Co-culpabilidade?

22 de novembro de 2007

Como é sabido, a palavra culpabilidade é utilizada em vários sentidos, tais como: a)princípio da culpabilidade; b)princípio de não-culpabilidade; c)crime culposo; d)culpabilidade como circunstância judicial; e)culpabilidade como elemento do conceito analítico de crime. E mais recentemente, alguns autores, especialmente Zaffaroni, Juarez Cirino e Grégore Moura, falam de co-culpabilidade.

No sentido de princípio de culpabilidade, o conceito é empregado como sinônimo de princípio da responsabilidade penal pessoal/subjetiva, significando que nenhuma pena passará da pessoa do delinqüente, motivo pelo qual só deve responder pela infração penal o seu respectivo autor, co-autor ou partícipe; constitui, portanto, um postulado político-criminal que impede a responsabilidade penal objetiva e/ou presumida, compreendendo o dolo e a culpa inclusive. No sentido de princípio da não-culpabilidade – ou princípio da presunção de inocência – significa que ninguém poderá ser considerado culpado até o trânsito em julgado da sentença penal condenatória; constitui, assim, um princípio de caráter processual: até prova em sentido contrário, é de se ter o agente como inocente, de modo que, se a inocência é presumida, a culpa requer prova por parte de quem formula a acusação (Ministério Público ou querelante).

Já quando empregada como sinônimo de crime culposo (culpa em sentido estrito), corresponde ao crime praticado com imprudência, negligência ou imperícia, isto é, com infração de um dever de cuidado, ou, ainda, criação de risco proibido e realização desse risco no resultado.

● Dados armazenados

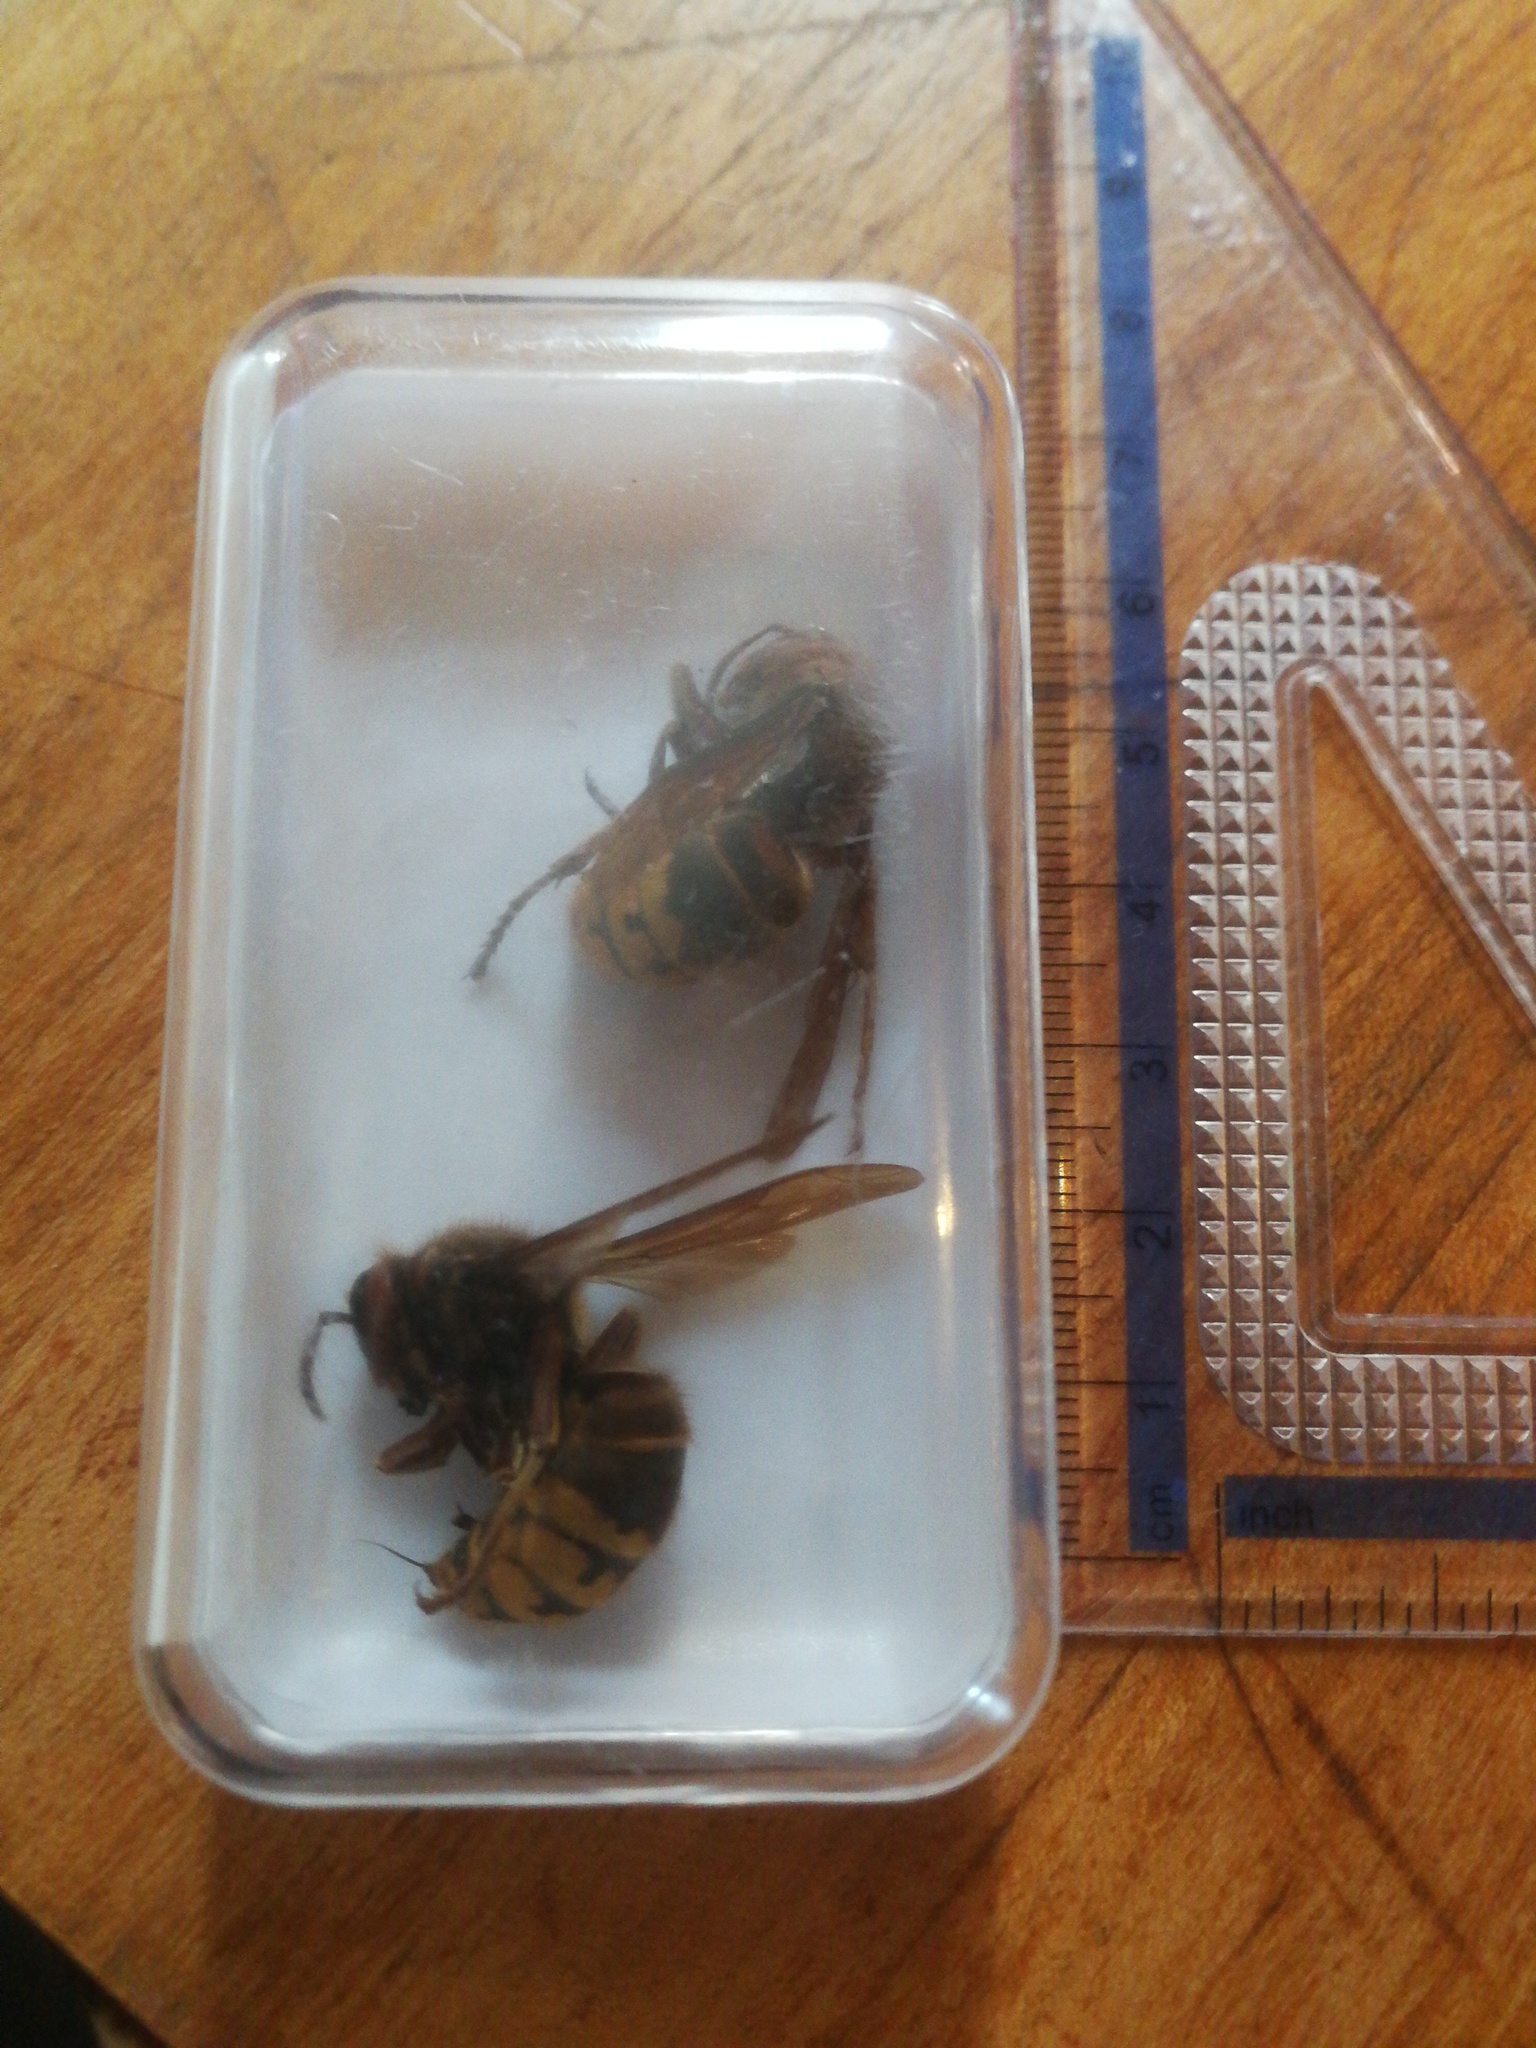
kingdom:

● Instruções da tarefa
Transcreva o texto sobre culpabilidade inteiro, palavra por palavra, sem mudar nada. A listagem é um material à parte, sem ligação com o texto.

● Resultado do exercício
Co-culpabilidade?

22 de novembro de 2007

Como é sabido, a palavra culpabilidade é utilizada em vários sentidos, tais como: a)princípio da culpabilidade; b)princípio de não-culpabilidade; c)crime culposo; d)culpabilidade como circunstância judicial; e)culpabilidade como elemento do conceito analítico de crime. E mais recentemente, alguns autores, especialmente Zaffaroni, Juarez Cirino e Grégore Moura, falam de co-culpabilidade.

No sentido de princípio de culpabilidade, o conceito é empregado como sinônimo de princípio da responsabilidade penal pessoal/subjetiva, significando que nenhuma pena passará da pessoa do delinqüente, motivo pelo qual só deve responder pela infração penal o seu respectivo autor, co-autor ou partícipe; constitui, portanto, um postulado político-criminal que impede a responsabilidade penal objetiva e/ou presumida, compreendendo o dolo e a culpa inclusive. No sentido de princípio da não-culpabilidade – ou princípio da presunção de inocência – significa que ninguém poderá ser considerado culpado até o trânsito em julgado da sentença penal condenatória; constitui, assim, um princípio de caráter processual: até prova em sentido contrário, é de se ter o agente como inocente, de modo que, se a inocência é presumida, a culpa requer prova por parte de quem formula a acusação (Ministério Público ou querelante).

Já quando empregada como sinônimo de crime culposo (culpa em sentido estrito), corresponde ao crime praticado com imprudência, negligência ou imperícia, isto é, com infração de um dever de cuidado, ou, ainda, criação de risco proibido e realização desse risco no resultado.